*** Opening of Stored data ***

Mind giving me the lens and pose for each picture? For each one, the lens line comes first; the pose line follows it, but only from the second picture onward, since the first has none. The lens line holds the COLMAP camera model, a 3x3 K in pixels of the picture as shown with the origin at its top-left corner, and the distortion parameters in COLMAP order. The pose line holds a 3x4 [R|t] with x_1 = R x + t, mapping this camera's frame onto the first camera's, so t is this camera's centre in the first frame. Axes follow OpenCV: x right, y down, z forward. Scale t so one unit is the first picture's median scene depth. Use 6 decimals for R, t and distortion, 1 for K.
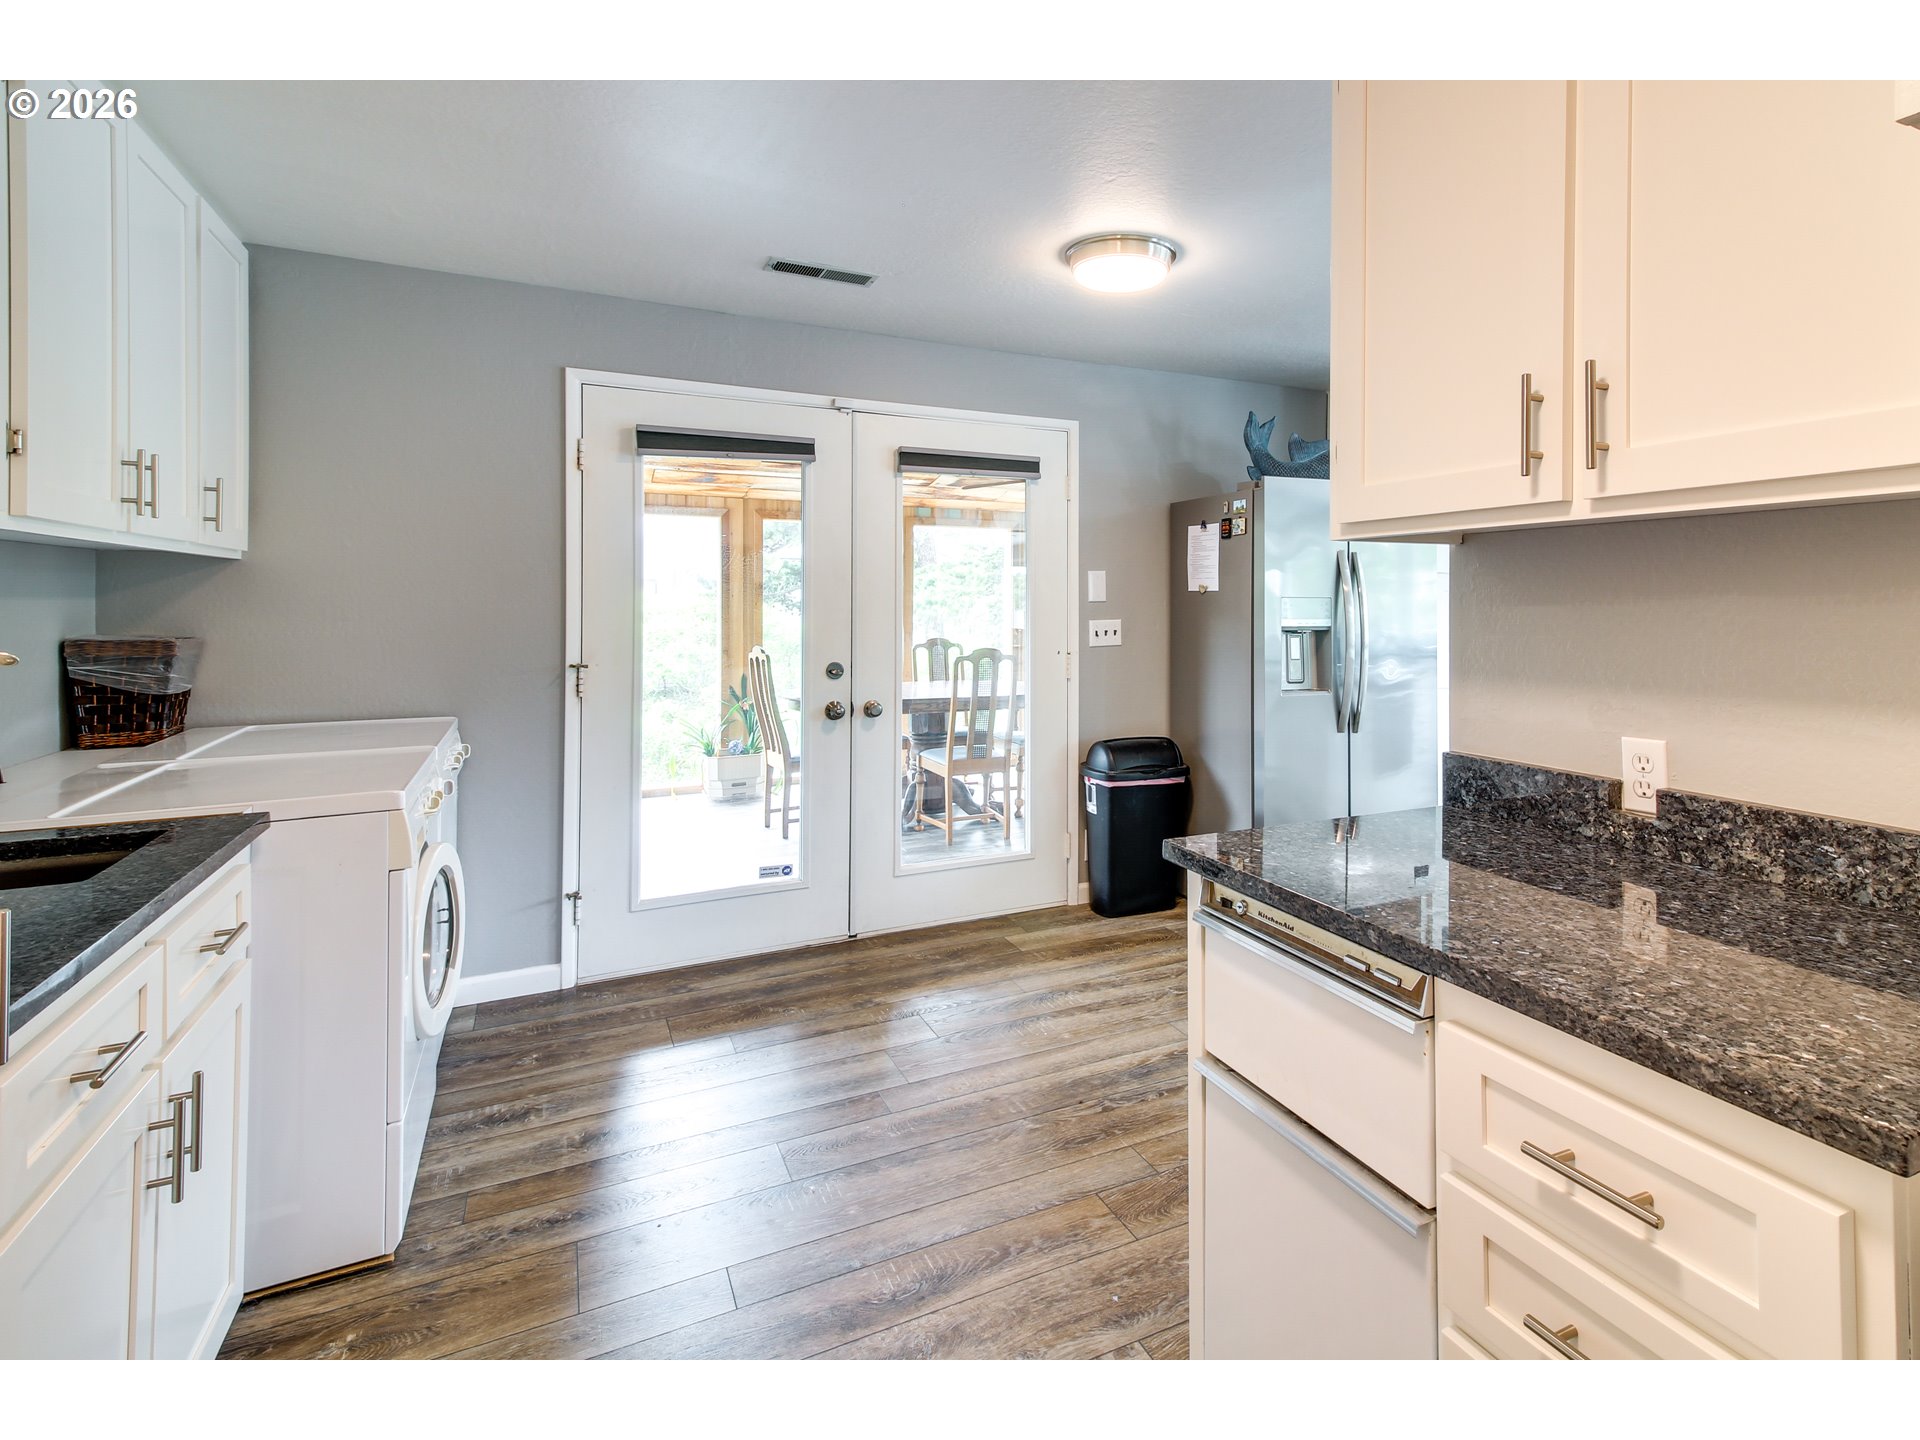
lens RADIAL K [[1039.2, 0, 1105.2], [0, 1039.2, 604.3], [0, 0, 1]] dist [0.023221, -0.014449]
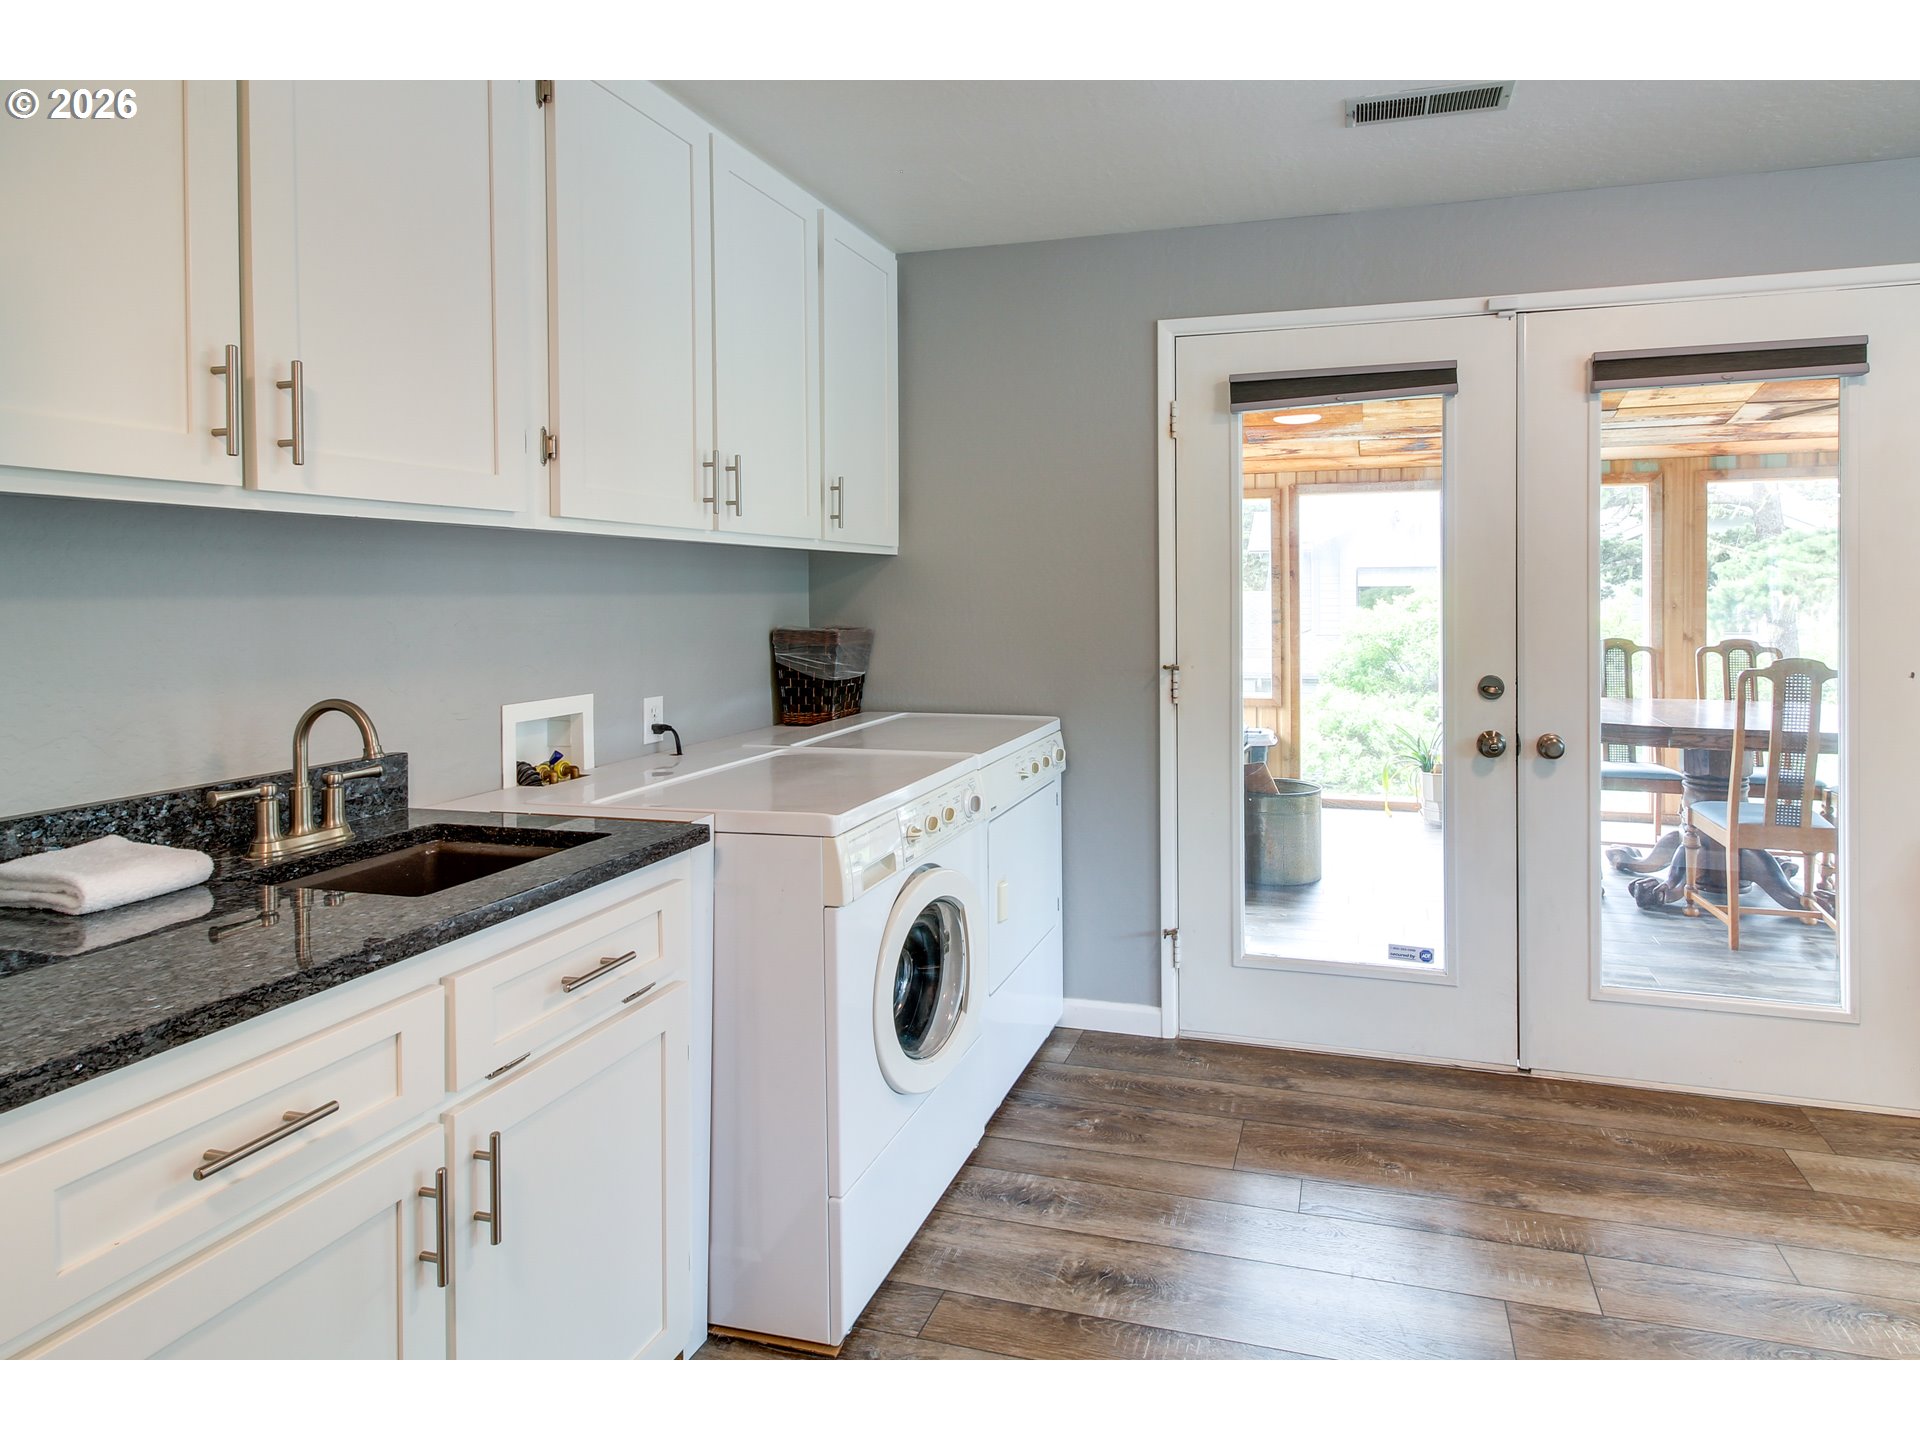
lens RADIAL K [[1039.2, 0, 1105.2], [0, 1039.2, 604.3], [0, 0, 1]] dist [0.023221, -0.014449]
pose [[0.710715, 0.000951, -0.703479, 0.055977], [0.007392, 0.999934, 0.008820, -0.000642], [0.703441, -0.011469, 0.710661, 0.352023]]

*** Close of Stored data ***

- **Work order**
Set down every line of the listing above word for word, but leave the pictures out.

- **Exercise response**
Mind giving me the lens and pose for each picture? For each one, the lens line comes first; the pose line follows it, but only from the second picture onward, since the first has none. The lens line holds the COLMAP camera model, a 3x3 K in pixels of the picture as shown with the origin at its top-left corner, and the distortion parameters in COLMAP order. The pose line holds a 3x4 [R|t] with x_1 = R x + t, mapping this camera's frame onto the first camera's, so t is this camera's centre in the first frame. Axes follow OpenCV: x right, y down, z forward. Scale t so one unit is the first picture's median scene depth. Use 6 decimals for R, t and distortion, 1 for K.
lens RADIAL K [[1039.2, 0, 1105.2], [0, 1039.2, 604.3], [0, 0, 1]] dist [0.023221, -0.014449]
lens RADIAL K [[1039.2, 0, 1105.2], [0, 1039.2, 604.3], [0, 0, 1]] dist [0.023221, -0.014449]
pose [[0.710715, 0.000951, -0.703479, 0.055977], [0.007392, 0.999934, 0.008820, -0.000642], [0.703441, -0.011469, 0.710661, 0.352023]]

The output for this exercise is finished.